Although we were taught about three kinds of time in school – past, present, and future – as adults we often forget what is happening to us here and now. Our thoughts are constantly revolving around past events or scenarios of what might happen tomorrow, a month or a few years from now. Weakening our awareness through such thinking can have a destructive impact on our daily functioning, well-being and health.
About the art of mindfulness
Did you know that before you get angry, sad, or some other unpleasant state, your body gives you very discreet signals about the negative emotional consequences that are going to happen?
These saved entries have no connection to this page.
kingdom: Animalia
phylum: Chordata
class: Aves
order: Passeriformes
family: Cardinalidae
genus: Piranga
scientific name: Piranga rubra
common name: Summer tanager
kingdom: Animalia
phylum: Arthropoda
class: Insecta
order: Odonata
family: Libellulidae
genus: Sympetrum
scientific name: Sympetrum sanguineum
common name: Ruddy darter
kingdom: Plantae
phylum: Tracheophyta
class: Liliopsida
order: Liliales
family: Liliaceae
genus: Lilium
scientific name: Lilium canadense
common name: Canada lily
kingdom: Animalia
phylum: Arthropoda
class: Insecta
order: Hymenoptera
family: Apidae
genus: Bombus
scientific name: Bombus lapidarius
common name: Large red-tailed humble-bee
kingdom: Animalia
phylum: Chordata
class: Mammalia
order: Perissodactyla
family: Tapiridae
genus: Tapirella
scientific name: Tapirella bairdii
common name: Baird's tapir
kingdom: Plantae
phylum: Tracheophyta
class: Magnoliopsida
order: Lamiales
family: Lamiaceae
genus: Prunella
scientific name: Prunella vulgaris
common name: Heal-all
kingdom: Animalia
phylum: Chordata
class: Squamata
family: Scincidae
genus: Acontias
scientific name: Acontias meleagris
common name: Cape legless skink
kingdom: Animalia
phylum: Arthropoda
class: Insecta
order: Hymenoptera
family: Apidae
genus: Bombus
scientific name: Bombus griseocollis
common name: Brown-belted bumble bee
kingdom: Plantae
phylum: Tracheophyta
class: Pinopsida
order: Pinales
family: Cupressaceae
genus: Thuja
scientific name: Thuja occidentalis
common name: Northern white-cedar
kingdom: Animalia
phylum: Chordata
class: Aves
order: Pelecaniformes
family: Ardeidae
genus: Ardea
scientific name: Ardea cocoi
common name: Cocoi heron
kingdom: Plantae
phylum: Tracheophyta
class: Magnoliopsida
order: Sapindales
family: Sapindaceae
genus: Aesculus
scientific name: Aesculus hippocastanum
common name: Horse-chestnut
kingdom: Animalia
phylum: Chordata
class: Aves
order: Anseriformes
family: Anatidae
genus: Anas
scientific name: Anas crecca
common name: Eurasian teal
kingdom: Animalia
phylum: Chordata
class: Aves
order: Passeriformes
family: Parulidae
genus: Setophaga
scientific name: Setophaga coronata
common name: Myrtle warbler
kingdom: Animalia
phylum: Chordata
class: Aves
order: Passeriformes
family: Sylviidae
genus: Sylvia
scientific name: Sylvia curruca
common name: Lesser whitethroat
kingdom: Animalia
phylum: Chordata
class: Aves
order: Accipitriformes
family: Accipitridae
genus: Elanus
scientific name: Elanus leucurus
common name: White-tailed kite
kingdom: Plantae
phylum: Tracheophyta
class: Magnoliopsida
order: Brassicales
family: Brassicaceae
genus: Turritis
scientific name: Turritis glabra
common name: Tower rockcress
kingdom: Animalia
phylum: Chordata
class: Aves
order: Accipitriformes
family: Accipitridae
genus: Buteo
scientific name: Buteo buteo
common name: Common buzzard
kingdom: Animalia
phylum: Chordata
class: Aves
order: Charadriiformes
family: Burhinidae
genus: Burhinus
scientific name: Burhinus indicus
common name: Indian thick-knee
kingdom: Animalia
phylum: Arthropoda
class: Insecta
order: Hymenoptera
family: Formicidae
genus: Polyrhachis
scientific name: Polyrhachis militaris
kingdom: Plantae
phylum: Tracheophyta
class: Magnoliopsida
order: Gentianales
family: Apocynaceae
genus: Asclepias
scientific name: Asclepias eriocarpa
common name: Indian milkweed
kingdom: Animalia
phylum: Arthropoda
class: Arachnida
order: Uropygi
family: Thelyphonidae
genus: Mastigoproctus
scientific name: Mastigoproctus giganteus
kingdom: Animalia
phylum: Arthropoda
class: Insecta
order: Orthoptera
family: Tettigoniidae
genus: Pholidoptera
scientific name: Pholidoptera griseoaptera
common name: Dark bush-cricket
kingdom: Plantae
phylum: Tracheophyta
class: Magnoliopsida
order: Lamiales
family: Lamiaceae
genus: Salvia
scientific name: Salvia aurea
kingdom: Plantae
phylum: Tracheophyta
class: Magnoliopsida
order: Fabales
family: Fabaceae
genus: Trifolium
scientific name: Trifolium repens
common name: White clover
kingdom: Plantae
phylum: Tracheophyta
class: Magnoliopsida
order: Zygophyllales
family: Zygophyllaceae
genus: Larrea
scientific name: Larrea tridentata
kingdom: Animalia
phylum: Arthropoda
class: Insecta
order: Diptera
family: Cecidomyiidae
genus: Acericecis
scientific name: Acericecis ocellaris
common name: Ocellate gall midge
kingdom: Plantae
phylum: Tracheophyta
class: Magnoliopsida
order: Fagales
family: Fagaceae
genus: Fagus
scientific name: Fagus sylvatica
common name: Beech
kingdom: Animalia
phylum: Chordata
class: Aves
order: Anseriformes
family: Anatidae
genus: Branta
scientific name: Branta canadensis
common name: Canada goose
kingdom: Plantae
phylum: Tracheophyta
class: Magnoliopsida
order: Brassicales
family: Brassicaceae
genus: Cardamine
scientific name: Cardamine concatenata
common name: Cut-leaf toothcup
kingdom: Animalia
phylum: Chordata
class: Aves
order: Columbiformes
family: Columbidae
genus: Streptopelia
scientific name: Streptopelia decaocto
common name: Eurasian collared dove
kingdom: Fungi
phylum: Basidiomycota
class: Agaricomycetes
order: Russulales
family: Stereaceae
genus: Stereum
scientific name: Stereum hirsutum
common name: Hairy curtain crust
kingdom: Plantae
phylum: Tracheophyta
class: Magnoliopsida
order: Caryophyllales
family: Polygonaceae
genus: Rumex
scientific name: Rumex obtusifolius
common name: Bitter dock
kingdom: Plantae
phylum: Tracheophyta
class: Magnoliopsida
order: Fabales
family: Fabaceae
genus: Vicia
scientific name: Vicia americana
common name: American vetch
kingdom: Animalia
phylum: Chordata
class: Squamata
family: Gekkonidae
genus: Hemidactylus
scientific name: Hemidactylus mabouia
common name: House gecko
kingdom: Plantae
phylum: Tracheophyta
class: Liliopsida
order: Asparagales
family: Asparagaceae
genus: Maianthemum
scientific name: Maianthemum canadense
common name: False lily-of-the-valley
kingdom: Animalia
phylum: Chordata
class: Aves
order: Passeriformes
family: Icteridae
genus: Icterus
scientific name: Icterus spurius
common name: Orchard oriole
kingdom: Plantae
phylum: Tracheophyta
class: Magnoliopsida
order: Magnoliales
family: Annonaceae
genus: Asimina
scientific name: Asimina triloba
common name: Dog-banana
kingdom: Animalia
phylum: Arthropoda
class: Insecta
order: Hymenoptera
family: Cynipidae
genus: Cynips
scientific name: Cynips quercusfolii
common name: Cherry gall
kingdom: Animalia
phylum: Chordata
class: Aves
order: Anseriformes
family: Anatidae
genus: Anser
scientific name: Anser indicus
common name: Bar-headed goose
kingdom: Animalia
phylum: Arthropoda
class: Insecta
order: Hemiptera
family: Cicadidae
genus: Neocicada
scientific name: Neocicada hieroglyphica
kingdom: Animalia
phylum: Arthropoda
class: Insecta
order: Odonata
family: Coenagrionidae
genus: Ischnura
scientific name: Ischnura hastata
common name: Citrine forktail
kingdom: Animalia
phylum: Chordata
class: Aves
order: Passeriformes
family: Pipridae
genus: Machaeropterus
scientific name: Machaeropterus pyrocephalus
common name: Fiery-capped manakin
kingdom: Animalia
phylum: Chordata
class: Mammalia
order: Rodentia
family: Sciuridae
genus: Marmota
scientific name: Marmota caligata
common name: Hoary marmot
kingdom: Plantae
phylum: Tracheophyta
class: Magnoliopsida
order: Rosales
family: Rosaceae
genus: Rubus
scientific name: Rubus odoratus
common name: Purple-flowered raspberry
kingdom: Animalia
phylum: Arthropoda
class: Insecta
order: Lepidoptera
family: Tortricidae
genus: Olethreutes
Most of us lose the ability to look at these little protective signs our body gives. Living in distraction, we stop enjoying what surrounds us, and our body becomes increasingly troubled. Over time, we become apathetic, stressed, easily furious, have trouble sleeping, with no control over the feeling of fatigue. We see causes in our work or daily duties, however, the source of the problems lies deep within ourselves.
Special MBSR (Mindfulness-Based Stress Reduction) exercises involving breathing, body and imagination play a significant role in mindfulness training. Systematic training will allow you to acquire the ability to look inside yourself, be aware of being in a given moment and feel those emotions, as well as inhibit negative reactions to stress.
How to train to be here and now? Here are simple techniques that you can use almost anywhere, anytime.
1. Scanner
This exercise directs your attention to the sensations flowing from specific parts of your body. Just as the laser of a scanner moves slowly from one side of a piece of paper to the other, your mindfulness must do similar work on your body. Concentrate carefully on the feeling of the head, neck, shoulders, hands, fingers, torso until you reach the toes. Over time, deepen this training and try to feel smaller and smaller parts of the body – lips, ears, fingertips, etc. This exercise strengthens the ability to consciously redirect attention, collect information from the body, and accept the here and now without judgment.
2. Sensory and touch
Sensory therapy is associated mainly with the treatment of integration disorders in children, but therapists often use these methods for adults struggling with neurosis, insomnia or chronic stress. Mindfulness in the context of sensory exercises may be touch-based at first, i.e. trying to analyse the structure, material, roughness, size and sensations of the things you are holding in your hands. Remember as many details as possible about experiencing this touch and the emotions that accompany you. It may also be a good idea to use a blanket or sensory blanket to help you calm down and soothe your nerves, and to relax more quickly.
3. Focus on your breath
Note, this exercise is not about regulating your breathing, deepening it, or slowing it down. Focusing on this activity in the context of learning mindfulness consists of consciously observing the breathing process, looking at what it is at a given moment and what signals it sends. Your attention should be focused on how the air flows through the various parts of the body from the nose, through the throat, to the diaphragm. Do not change your breathing and its flow – check whether it is accelerated, shallow, deep on a given day, how the ribs move under its influence, etc.
4. Raisin
The best-known version of this exercise uses raisins, but the practice can involve any meal or activity. It consists of engaging only one sense at a time while eating a raisin (apple, bar, carrot). First, the sight that observes the object – we observe shapes, structure and colour. Then we focus all our attention on touch and the experience associated with it, and in a moment, we engage the sense of smell. Shifting your attention to the individual senses one by one will allow your attention to concentrate on what is here and now and move away from the past and the future. Exercise also makes it easier to consciously read stimuli coming from the senses.